Mit einer interaktiven Körperreise bringt die Stiftung Forum Recht zentrale Rechtsfragen rund um das Thema Gesundheit und Medizin von morgen in die EFFEKTE-Reihe ein. Beginn ist um 19:30 Uhr im TRIANGEL Transfer | Kultur | Raum am Kronenplatz. Der Eintritt ist kostenfrei.
Workshopstationen zu verschiedenen Fragestellungen
In Kleingruppen diskutieren die Teilnehmerinnen und Teilnehmer zentrale ethische Fragestellungen aus unterschiedlichen Lebensbereichen. Im Mittelpunkt stehen die Themen Psychische Gesundheit und Digitalisierung, Organspende und Lebensende, Schwangerschaft und Fortpflanzung sowie Selbstbestimmung im Tod. Anhand von Leitfragen setzen sie sich mit aktuellen gesellschaftlichen und persönlichen Herausforderungen auseinander – etwa dem Schutz der Privatsphäre im digitalen Raum, der Entscheidungsfreiheit bei der Organspende, der Selbstbestimmung in Fragen von Schwangerschaft und Fortpflanzung sowie dem Recht auf ein selbstbestimmtes Lebensende.
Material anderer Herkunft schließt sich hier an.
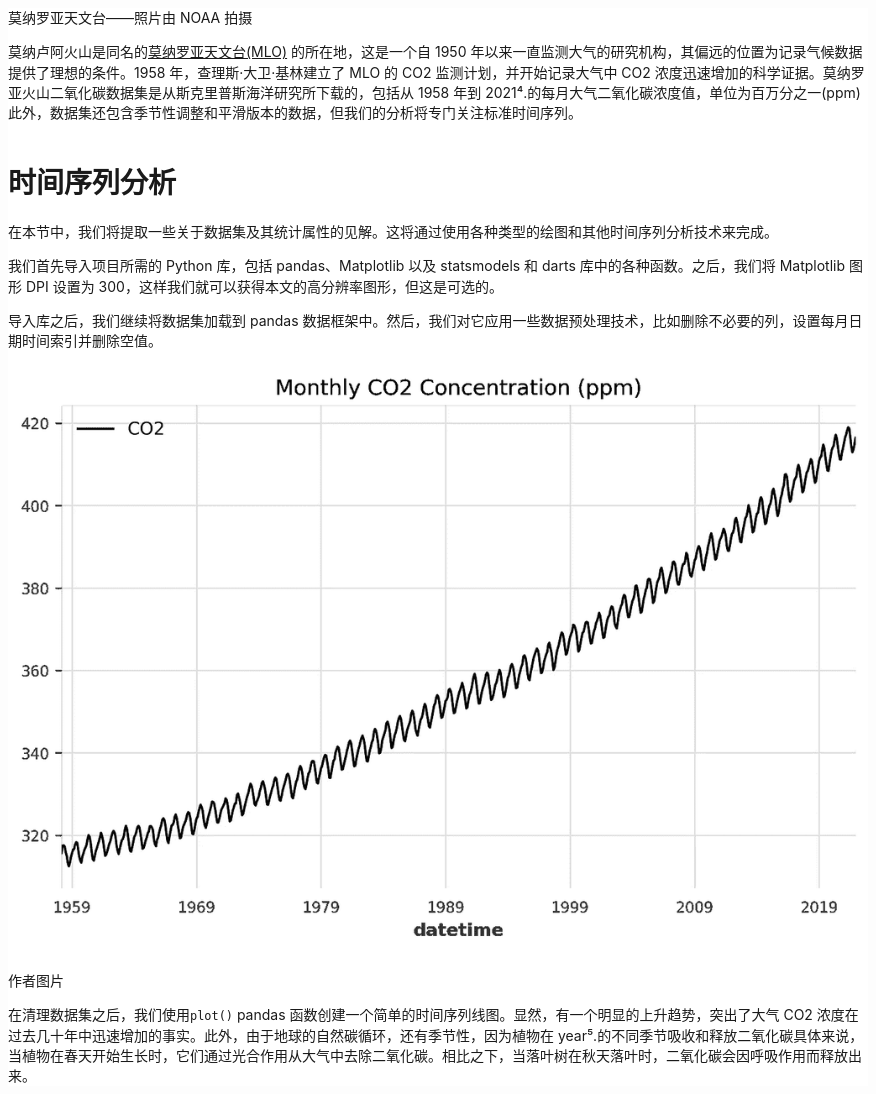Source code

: 莫纳罗亚天文台——照片由 NOAA 拍摄

莫纳卢阿火山是同名的[莫纳罗亚天文台(MLO)](https://gml.noaa.gov/obop/mlo/) 的所在地，这是一个自 1950 年以来一直监测大气的研究机构，其偏远的位置为记录气候数据提供了理想的条件。1958 年，查理斯·大卫·基林建立了 MLO 的 CO2 监测计划，并开始记录大气中 CO2 浓度迅速增加的科学证据。莫纳罗亚火山二氧化碳数据集是从斯克里普斯海洋研究所下载的，包括从 1958 年到 2021⁴.的每月大气二氧化碳浓度值，单位为百万分之一(ppm)此外，数据集还包含季节性调整和平滑版本的数据，但我们的分析将专门关注标准时间序列。

# 时间序列分析

在本节中，我们将提取一些关于数据集及其统计属性的见解。这将通过使用各种类型的绘图和其他时间序列分析技术来完成。

我们首先导入项目所需的 Python 库，包括 pandas、Matplotlib 以及 statsmodels 和 darts 库中的各种函数。之后，我们将 Matplotlib 图形 DPI 设置为 300，这样我们就可以获得本文的高分辨率图形，但这是可选的。

导入库之后，我们继续将数据集加载到 pandas 数据框架中。然后，我们对它应用一些数据预处理技术，比如删除不必要的列，设置每月日期时间索引并删除空值。

![](img/cf2bc8e036d1d2ebb3ef249cb2c4ec51.png)

作者图片

在清理数据集之后，我们使用`plot()` pandas 函数创建一个简单的时间序列线图。显然，有一个明显的上升趋势，突出了大气 CO2 浓度在过去几十年中迅速增加的事实。此外，由于地球的自然碳循环，还有季节性，因为植物在 year⁵.的不同季节吸收和释放二氧化碳具体来说，当植物在春天开始生长时，它们通过光合作用从大气中去除二氧化碳。相比之下，当落叶树在秋天落叶时，二氧化碳会因呼吸作用而释放出来。
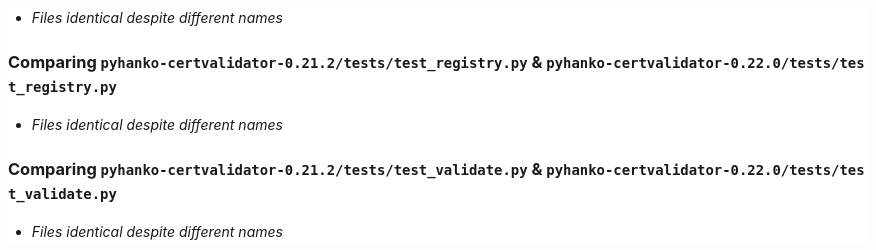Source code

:  * *Files identical despite different names*

### Comparing `pyhanko-certvalidator-0.21.2/tests/test_registry.py` & `pyhanko-certvalidator-0.22.0/tests/test_registry.py`

 * *Files identical despite different names*

### Comparing `pyhanko-certvalidator-0.21.2/tests/test_validate.py` & `pyhanko-certvalidator-0.22.0/tests/test_validate.py`

 * *Files identical despite different names*

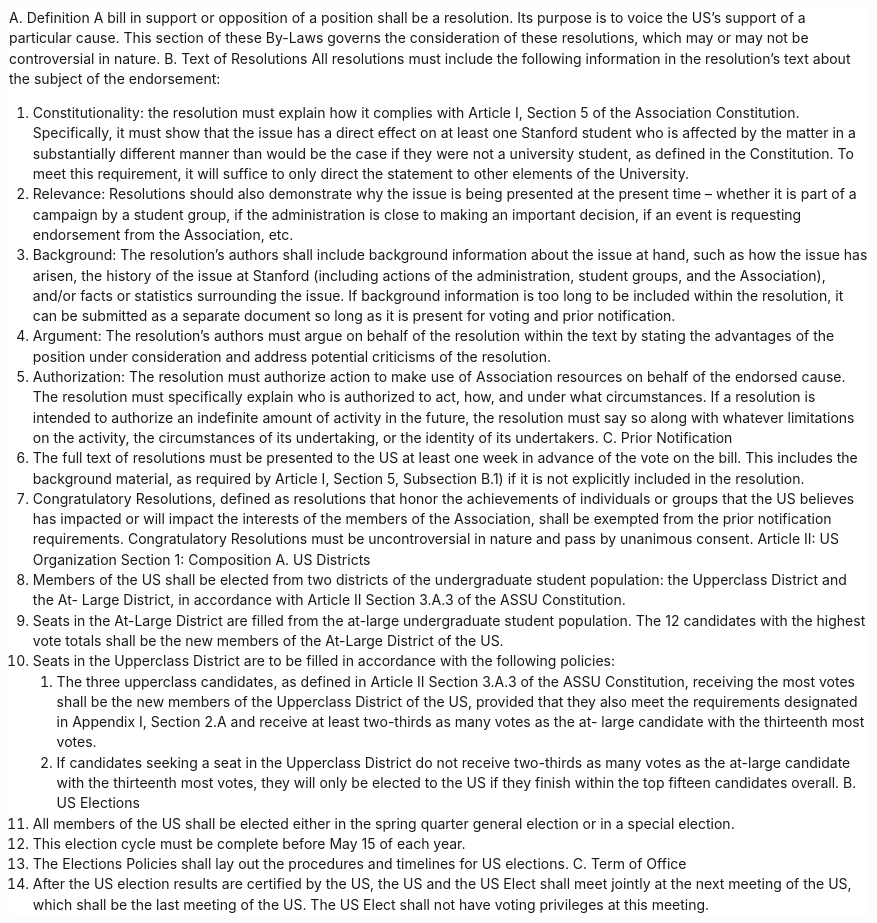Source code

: A. Definition
A bill in support or opposition of a position shall be a resolution. Its purpose is to voice the US’s support of a particular cause. This section of these By-Laws governs the consideration of these resolutions, which may or may not be controversial in nature.
B. Text of Resolutions
All resolutions must include the following information in the resolution’s text about the subject of the endorsement:
1. Constitutionality: the resolution must explain how it complies with Article I, Section 5 of the Association Constitution. Specifically, it must show that the issue has a direct effect on at least one Stanford student who is affected by the matter in a substantially different manner than would be the case if they were not a university student, as defined in the Constitution. To meet this requirement, it will suffice to only direct the statement to other elements of the University.
2. Relevance: Resolutions should also demonstrate why the issue is being presented at the present time – whether it is part of a campaign by a student group, if the administration is close to making an important decision, if an event is requesting endorsement from the Association, etc.
3. Background: The resolution’s authors shall include background information about the issue at hand, such as how the issue has arisen, the history of the issue at Stanford (including actions of the administration, student groups, and the Association), and/or facts or statistics surrounding the issue. If background information is too long to be included within the resolution, it can be submitted as a separate document so long as it is present for voting and prior notification.
4. Argument: The resolution’s authors must argue on behalf of the resolution within the text by stating the advantages of the position under consideration and address potential criticisms of the resolution.
5. Authorization: The resolution must authorize action to make use of Association resources on behalf of the endorsed cause. The resolution must specifically explain who is authorized to act, how, and under what circumstances. If a resolution is intended to authorize an indefinite amount of activity in the future, the resolution must say so along with whatever limitations on the activity, the circumstances of its undertaking, or the identity of its undertakers.
C. Prior Notification
1. The full text of resolutions must be presented to the US at least one week in advance of the vote on the bill. This includes the background material, as required by Article I, Section 5, Subsection B.1) if it is not explicitly included in the resolution.
2. Congratulatory Resolutions, defined as resolutions that honor the achievements of individuals or groups that the US believes has impacted or will impact the interests of the members of the Association, shall be exempted from the prior notification requirements. Congratulatory Resolutions must be uncontroversial in nature and pass by unanimous consent.
Article II: US Organization
Section 1: Composition
A. US Districts
1. Members of the US shall be elected from two districts of the undergraduate student population: the Upperclass District and the At- Large District, in accordance with Article II Section 3.A.3 of the ASSU Constitution.
2. Seats in the At-Large District are filled from the at-large undergraduate student population. The 12 candidates with the highest vote totals shall be the new members of the At-Large District of the US.
3. Seats in the Upperclass District are to be filled in accordance with the following policies:
   1. The three upperclass candidates, as defined in Article II Section 3.A.3 of the ASSU Constitution, receiving the most votes shall be the new members of the Upperclass District of the US, provided that they also meet the requirements designated in Appendix I, Section 2.A and receive at least two-thirds as many votes as the at- large candidate with the thirteenth most votes.
   2. If candidates seeking a seat in the Upperclass District do not receive two-thirds as many votes as the at-large candidate with the thirteenth most votes, they will only be elected to the US if they finish within the top fifteen candidates overall.
B. US Elections
1. All members of the US shall be elected either in the spring quarter general election or in a special election.
2. This election cycle must be complete before May 15 of each year.
3. The Elections Policies shall lay out the procedures and timelines for US elections.
C. Term of Office
1. After the US election results are certified by the US, the US and the US Elect shall meet jointly at the next meeting of the US, which shall be the last meeting of the US. The US Elect shall not have voting privileges at this meeting.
Gemeinsame Diskussion zum Abschluss
Den Abschluss bildet eine gemeinsame Diskussionsrunde. Dort haben die Teilnehmerinnen und Teilnehmer die Möglichkeit, offene Fragen einzubringen, die behandelten Themen zu vertiefen und mit den Expertinnen ins Gespräch zu kommen. Als Expertinnen sind an diesem Abend mit dabei: Ann-Kathrin Langewender und Britta Wolf, beide Fachanwältinnen für Medizinrecht aus Karlsruhe. Sie werden beim Workshop die Stationen zu den Themen Fortpflanzung und Psychische Gesundheit betreuen sowie Ronja Drews, Juristin und Wissenschaftliche Mitarbeiterin im Bereich Forschungskoordination und Wissenschaftsmanagement der Stiftung Forum Recht, deren Interessen auf der Schnittstelle zwischen Recht und Ethik sowie bei der strafrechtlichen Diskussion zum Thema Sterbehilfe liegen.